Quarta, 09 Setembro 2020 14:01

Opinião: Genética aplicada às doenças mentais e os principais resultados observados em suas pesquisas

Por Sintia Iole Belangero* 

Imagem ilustrativa de um filamento de DNA
(Imagem ilustrativa)

Os transtornos psiquiátricos afetam mais de 25% da população em um determinado ano e são uma das principais causas de incapacidade em todo o mundo, causando grande impacto na vida dos pacientes e de seus familiares¹. Esses transtornos têm causa bastante complexa com influência genética substancial associada à influência de fatores ambientais.  

Há fatores ambientais que conferem risco ao desenvolvimento das doenças tais como traumas, eventos estressores e experiências adversas da vida, abuso de drogas; já outros fatores ambientais protegem os indivíduos contras essas afecções, como suporte social, suporte emocional dos pais, união da comunidade local em que vivemos e alto QI. Estudos recentes têm focado em compreender melhor como os fatores ambientais interagem com o genoma e qual o impacto dessa interação sobres as doenças mentais.

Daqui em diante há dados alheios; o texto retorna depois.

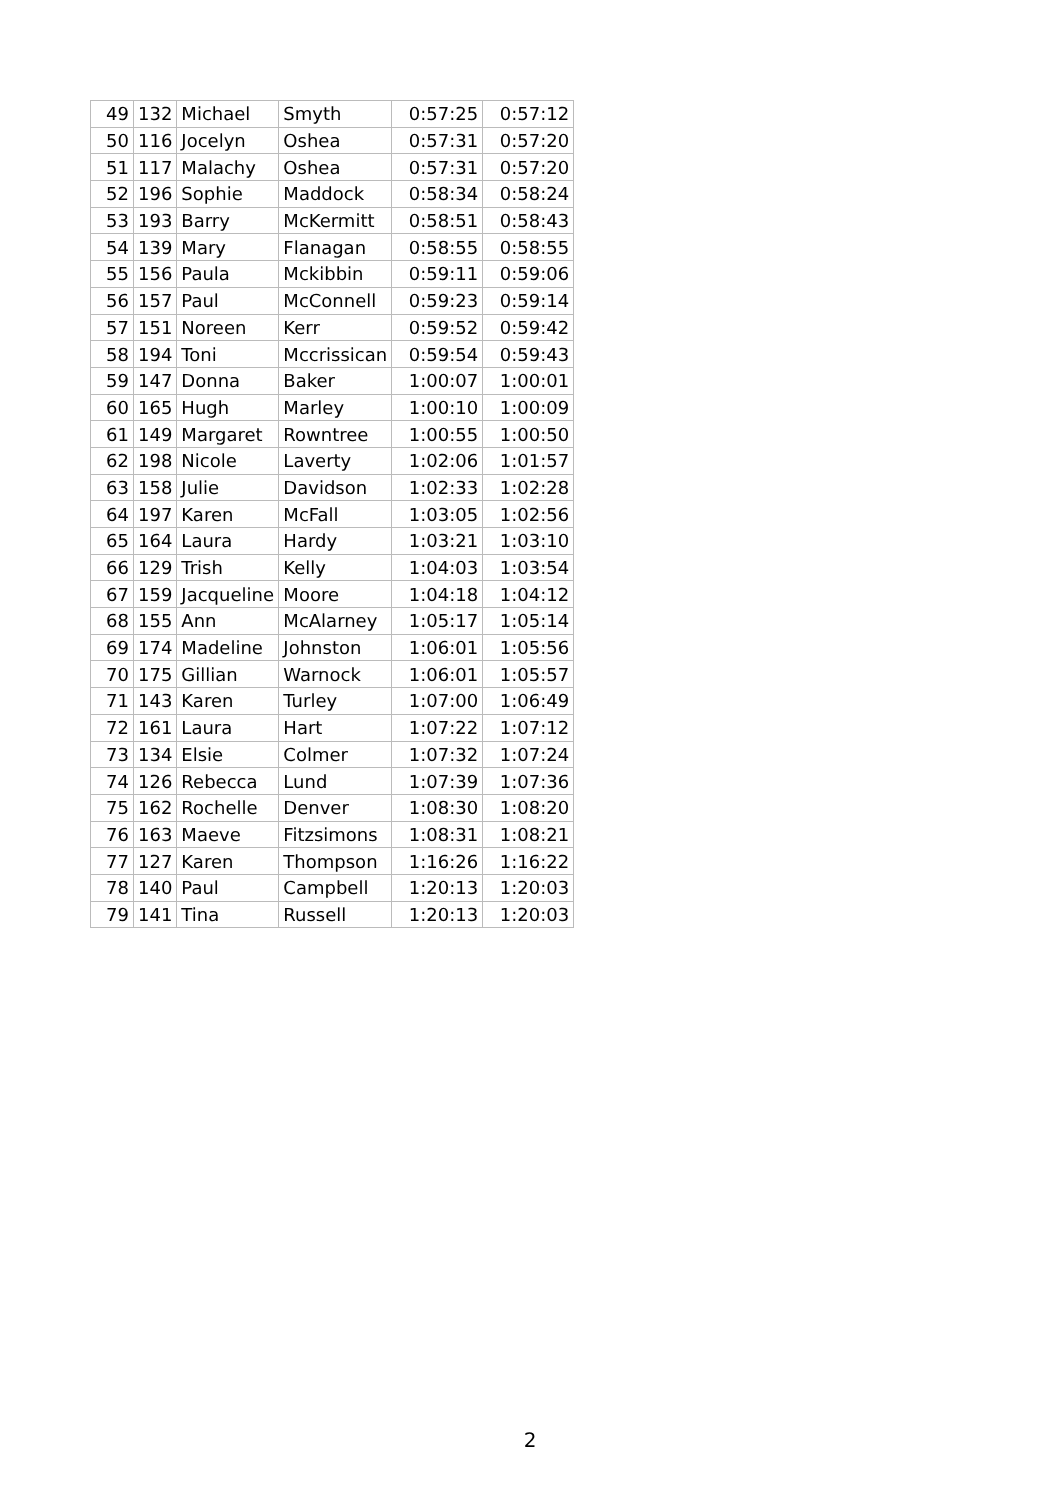| 49 | 132 | Michael | Smyth | 0:57:25 | 0:57:12 |
| 50 | 116 | Jocelyn | Oshea | 0:57:31 | 0:57:20 |
| 51 | 117 | Malachy | Oshea | 0:57:31 | 0:57:20 |
| 52 | 196 | Sophie | Maddock | 0:58:34 | 0:58:24 |
| 53 | 193 | Barry | McKermitt | 0:58:51 | 0:58:43 |
| 54 | 139 | Mary | Flanagan | 0:58:55 | 0:58:55 |
| 55 | 156 | Paula | Mckibbin | 0:59:11 | 0:59:06 |
| 56 | 157 | Paul | McConnell | 0:59:23 | 0:59:14 |
| 57 | 151 | Noreen | Kerr | 0:59:52 | 0:59:42 |
| 58 | 194 | Toni | Mccrissican | 0:59:54 | 0:59:43 |
| 59 | 147 | Donna | Baker | 1:00:07 | 1:00:01 |
| 60 | 165 | Hugh | Marley | 1:00:10 | 1:00:09 |
| 61 | 149 | Margaret | Rowntree | 1:00:55 | 1:00:50 |
| 62 | 198 | Nicole | Laverty | 1:02:06 | 1:01:57 |
| 63 | 158 | Julie | Davidson | 1:02:33 | 1:02:28 |
| 64 | 197 | Karen | McFall | 1:03:05 | 1:02:56 |
| 65 | 164 | Laura | Hardy | 1:03:21 | 1:03:10 |
| 66 | 129 | Trish | Kelly | 1:04:03 | 1:03:54 |
| 67 | 159 | Jacqueline | Moore | 1:04:18 | 1:04:12 |
| 68 | 155 | Ann | McAlarney | 1:05:17 | 1:05:14 |
| 69 | 174 | Madeline | Johnston | 1:06:01 | 1:05:56 |
| 70 | 175 | Gillian | Warnock | 1:06:01 | 1:05:57 |
| 71 | 143 | Karen | Turley | 1:07:00 | 1:06:49 |
| 72 | 161 | Laura | Hart | 1:07:22 | 1:07:12 |
| 73 | 134 | Elsie | Colmer | 1:07:32 | 1:07:24 |
| 74 | 126 | Rebecca | Lund | 1:07:39 | 1:07:36 |
| 75 | 162 | Rochelle | Denver | 1:08:30 | 1:08:20 |
| 76 | 163 | Maeve | Fitzsimons | 1:08:31 | 1:08:21 |
| 77 | 127 | Karen | Thompson | 1:16:26 | 1:16:22 |
| 78 | 140 | Paul | Campbell | 1:20:13 | 1:20:03 |
| 79 | 141 | Tina | Russell | 1:20:13 | 1:20:03 |
2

O diagnóstico e avaliação clínica das doenças psiquiátricas são bastante imprecisos e subjetivos e, além disso, a psiquiatria enfrenta dificuldades no manejo desses transtornos devido à elevada heterogeneidade clínica e à alta comorbidade observada entre eles, razões pelas quais o diagnóstico se torna um desafio. 

Diferente de outras áreas da medicina, na psiquiatria, a classificação das doenças não está baseada em achados biológicos, portanto, compreender sua base genética é um dos problemas mais significativos da medicina.

Elucidar a extensão e o significado biológico das influências genéticas entre os transtornos tem implicações não só para a classificação atual das doenças psiquiátricas, mas também para o desenvolvimento de drogas e para a predição de riscos. 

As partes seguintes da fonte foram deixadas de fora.